-- START OF Input records --

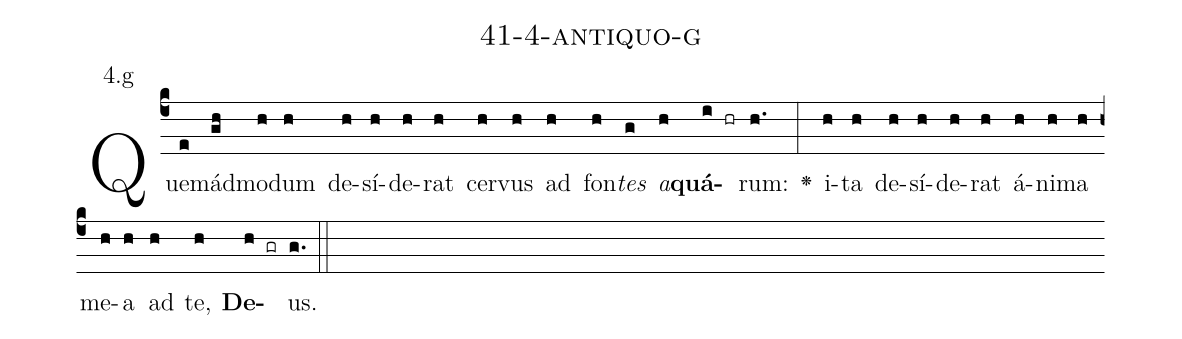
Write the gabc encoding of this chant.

name: 41-4-antiquo-g;
annotation: 4.g;
%%
(c4)Quem(e)ád(gh)mo(h)dum(h) de(h)sí(h)de(h)rat(h) cer(h)vus(h) ad(h) fon(h)<i>tes</i>(g) <i>a</i>(h)<b>quá</b>(i hr)rum:(h.) <v>\greheightstar</v>(:) i(h)ta(h) de(h)sí(h)de(h)rat(h) á(h)ni(h)ma(h) me(h)a(h) ad(h) te,(h) <b>De</b>(h gr)us.(g.) (::)


%E(h) u(h) o(h) u(h) a(h) e.(g.) (::)
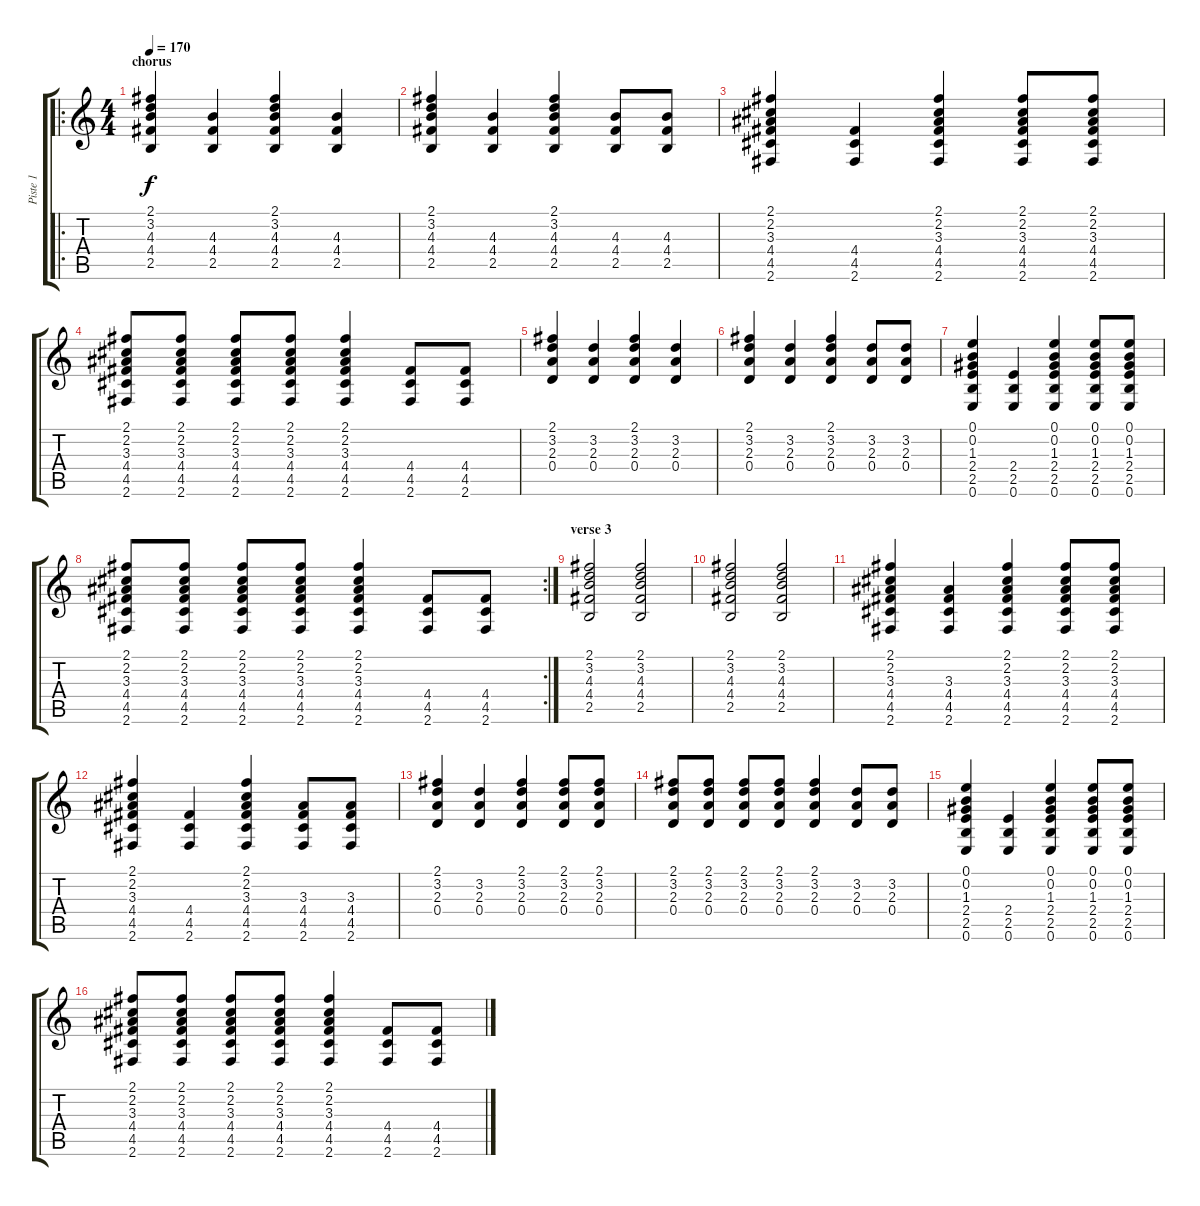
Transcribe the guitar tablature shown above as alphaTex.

\track ("Piste 1" "Piste 1") {instrument acousticguitarsteel}
\staff {score tabs}
\tuning (E4 B3 G3 D3 A2 E2) {hide}
\ro
\ts (4 4)
\section ("" "chorus")
\tempo 170
\clef g2
\ks c
(2.1 3.2 4.3 4.4 2.5).4{dy f} (4.3 4.4 2.5).4 (2.1 3.2 4.3 4.4 2.5).4 (4.3 4.4 2.5).4 |
(2.1 3.2 4.3 4.4 2.5).4 (4.3 4.4 2.5).4 (2.1 3.2 4.3 4.4 2.5).4 (4.3 4.4 2.5).8 (4.3 4.4 2.5).8 |
(2.1 2.2 3.3 4.4 4.5 2.6).4 (4.4 4.5 2.6).4 (2.1 2.2 3.3 4.4 4.5 2.6).4 (2.1 2.2 3.3 4.4 4.5 2.6).8 (2.1 2.2 3.3 4.4 4.5 2.6).8 |
(2.1 2.2 3.3 4.4 4.5 2.6).8 (2.1 2.2 3.3 4.4 4.5 2.6).8 (2.1 2.2 3.3 4.4 4.5 2.6).8 (2.1 2.2 3.3 4.4 4.5 2.6).8 (2.1 2.2 3.3 4.4 4.5 2.6).4 (4.4 4.5 2.6).8 (4.4 4.5 2.6).8 |
(2.1 3.2 2.3 0.4).4 (3.2 2.3 0.4).4 (2.1 3.2 2.3 0.4).4 (3.2 2.3 0.4).4 |
(2.1 3.2 2.3 0.4).4 (3.2 2.3 0.4).4 (2.1 3.2 2.3 0.4).4 (3.2 2.3 0.4).8 (3.2 2.3 0.4).8 |
(0.1 0.2 1.3 2.4 2.5 0.6).4 (2.4 2.5 0.6).4 (0.1 0.2 1.3 2.4 2.5 0.6).4 (0.1 0.2 1.3 2.4 2.5 0.6).8 (0.1 0.2 1.3 2.4 2.5 0.6).8 |
\rc 2
(2.1 2.2 3.3 4.4 4.5 2.6).8 (2.1 2.2 3.3 4.4 4.5 2.6).8 (2.1 2.2 3.3 4.4 4.5 2.6).8 (2.1 2.2 3.3 4.4 4.5 2.6).8 (2.1 2.2 3.3 4.4 4.5 2.6).4 (4.4 4.5 2.6).8 (4.4 4.5 2.6).8 |
\section ("" "verse 3")
(2.1 3.2 4.3 4.4 2.5).2 (2.1 3.2 4.3 4.4 2.5).2 |
(2.1 3.2 4.3 4.4 2.5).2 (2.1 3.2 4.3 4.4 2.5).2 |
(2.1 2.2 3.3 4.4 4.5 2.6).4 (3.3 4.4 4.5 2.6).4 (2.1 2.2 3.3 4.4 4.5 2.6).4 (2.1 2.2 3.3 4.4 4.5 2.6).8 (2.1 2.2 3.3 4.4 4.5 2.6).8 |
(2.1 2.2 3.3 4.4 4.5 2.6).4 (4.4 4.5 2.6).4 (2.1 2.2 3.3 4.4 4.5 2.6).4 (3.3 4.4 4.5 2.6).8 (3.3 4.4 4.5 2.6).8 |
(2.1 3.2 2.3 0.4).4 (3.2 2.3 0.4).4 (2.1 3.2 2.3 0.4).4 (2.1 3.2 2.3 0.4).8 (2.1 3.2 2.3 0.4).8 |
(2.1 3.2 2.3 0.4).8 (2.1 3.2 2.3 0.4).8 (2.1 3.2 2.3 0.4).8 (2.1 3.2 2.3 0.4).8 (2.1 3.2 2.3 0.4).4 (3.2 2.3 0.4).8 (3.2 2.3 0.4).8 |
(0.1 0.2 1.3 2.4 2.5 0.6).4 (2.4 2.5 0.6).4 (0.1 0.2 1.3 2.4 2.5 0.6).4 (0.1 0.2 1.3 2.4 2.5 0.6).8 (0.1 0.2 1.3 2.4 2.5 0.6).8 |
(2.1 2.2 3.3 4.4 4.5 2.6).8 (2.1 2.2 3.3 4.4 4.5 2.6).8 (2.1 2.2 3.3 4.4 4.5 2.6).8 (2.1 2.2 3.3 4.4 4.5 2.6).8 (2.1 2.2 3.3 4.4 4.5 2.6).4 (4.4 4.5 2.6).8 (4.4 4.5 2.6).8
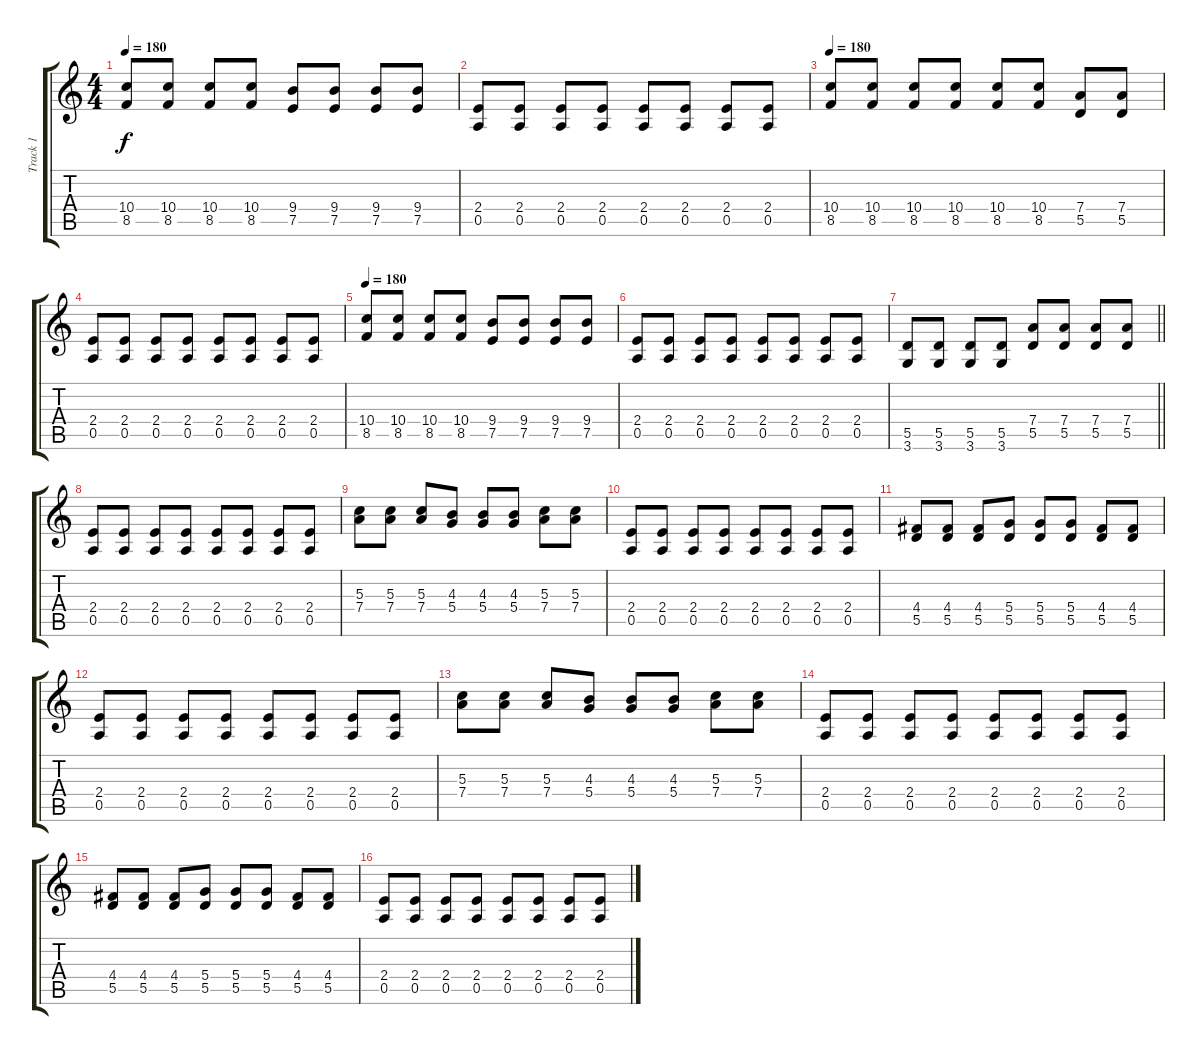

-- END OF Input records --

▸ Task requirements: Reproduce all of the rows with "Write" swapped for "Give" and every other part unchanged. Omit the pictures.

▸ Full output:
Give the gabc encoding of this chant.

name: 41-4-antiquo-g;
annotation: 4.g;
%%
(c4)Quem(e)ád(gh)mo(h)dum(h) de(h)sí(h)de(h)rat(h) cer(h)vus(h) ad(h) fon(h)<i>tes</i>(g) <i>a</i>(h)<b>quá</b>(i hr)rum:(h.) <v>\greheightstar</v>(:) i(h)ta(h) de(h)sí(h)de(h)rat(h) á(h)ni(h)ma(h) me(h)a(h) ad(h) te,(h) <b>De</b>(h gr)us.(g.) (::)


%E(h) u(h) o(h) u(h) a(h) e.(g.) (::)
Transcribe the guitar tablature shown above as alphaTex.

\track ("Piste 1" "Piste 1") {instrument acousticguitarsteel}
\staff {score tabs}
\tuning (E4 B3 G3 D3 A2 E2) {hide}
\ro
\ts (4 4)
\section ("" "chorus")
\tempo 170
\clef g2
\ks c
(2.1 3.2 4.3 4.4 2.5).4{dy f} (4.3 4.4 2.5).4 (2.1 3.2 4.3 4.4 2.5).4 (4.3 4.4 2.5).4 |
(2.1 3.2 4.3 4.4 2.5).4 (4.3 4.4 2.5).4 (2.1 3.2 4.3 4.4 2.5).4 (4.3 4.4 2.5).8 (4.3 4.4 2.5).8 |
(2.1 2.2 3.3 4.4 4.5 2.6).4 (4.4 4.5 2.6).4 (2.1 2.2 3.3 4.4 4.5 2.6).4 (2.1 2.2 3.3 4.4 4.5 2.6).8 (2.1 2.2 3.3 4.4 4.5 2.6).8 |
(2.1 2.2 3.3 4.4 4.5 2.6).8 (2.1 2.2 3.3 4.4 4.5 2.6).8 (2.1 2.2 3.3 4.4 4.5 2.6).8 (2.1 2.2 3.3 4.4 4.5 2.6).8 (2.1 2.2 3.3 4.4 4.5 2.6).4 (4.4 4.5 2.6).8 (4.4 4.5 2.6).8 |
(2.1 3.2 2.3 0.4).4 (3.2 2.3 0.4).4 (2.1 3.2 2.3 0.4).4 (3.2 2.3 0.4).4 |
(2.1 3.2 2.3 0.4).4 (3.2 2.3 0.4).4 (2.1 3.2 2.3 0.4).4 (3.2 2.3 0.4).8 (3.2 2.3 0.4).8 |
(0.1 0.2 1.3 2.4 2.5 0.6).4 (2.4 2.5 0.6).4 (0.1 0.2 1.3 2.4 2.5 0.6).4 (0.1 0.2 1.3 2.4 2.5 0.6).8 (0.1 0.2 1.3 2.4 2.5 0.6).8 |
\rc 2
(2.1 2.2 3.3 4.4 4.5 2.6).8 (2.1 2.2 3.3 4.4 4.5 2.6).8 (2.1 2.2 3.3 4.4 4.5 2.6).8 (2.1 2.2 3.3 4.4 4.5 2.6).8 (2.1 2.2 3.3 4.4 4.5 2.6).4 (4.4 4.5 2.6).8 (4.4 4.5 2.6).8 |
\section ("" "verse 3")
(2.1 3.2 4.3 4.4 2.5).2 (2.1 3.2 4.3 4.4 2.5).2 |
(2.1 3.2 4.3 4.4 2.5).2 (2.1 3.2 4.3 4.4 2.5).2 |
(2.1 2.2 3.3 4.4 4.5 2.6).4 (3.3 4.4 4.5 2.6).4 (2.1 2.2 3.3 4.4 4.5 2.6).4 (2.1 2.2 3.3 4.4 4.5 2.6).8 (2.1 2.2 3.3 4.4 4.5 2.6).8 |
(2.1 2.2 3.3 4.4 4.5 2.6).4 (4.4 4.5 2.6).4 (2.1 2.2 3.3 4.4 4.5 2.6).4 (3.3 4.4 4.5 2.6).8 (3.3 4.4 4.5 2.6).8 |
(2.1 3.2 2.3 0.4).4 (3.2 2.3 0.4).4 (2.1 3.2 2.3 0.4).4 (2.1 3.2 2.3 0.4).8 (2.1 3.2 2.3 0.4).8 |
(2.1 3.2 2.3 0.4).8 (2.1 3.2 2.3 0.4).8 (2.1 3.2 2.3 0.4).8 (2.1 3.2 2.3 0.4).8 (2.1 3.2 2.3 0.4).4 (3.2 2.3 0.4).8 (3.2 2.3 0.4).8 |
(0.1 0.2 1.3 2.4 2.5 0.6).4 (2.4 2.5 0.6).4 (0.1 0.2 1.3 2.4 2.5 0.6).4 (0.1 0.2 1.3 2.4 2.5 0.6).8 (0.1 0.2 1.3 2.4 2.5 0.6).8 |
(2.1 2.2 3.3 4.4 4.5 2.6).8 (2.1 2.2 3.3 4.4 4.5 2.6).8 (2.1 2.2 3.3 4.4 4.5 2.6).8 (2.1 2.2 3.3 4.4 4.5 2.6).8 (2.1 2.2 3.3 4.4 4.5 2.6).4 (4.4 4.5 2.6).8 (4.4 4.5 2.6).8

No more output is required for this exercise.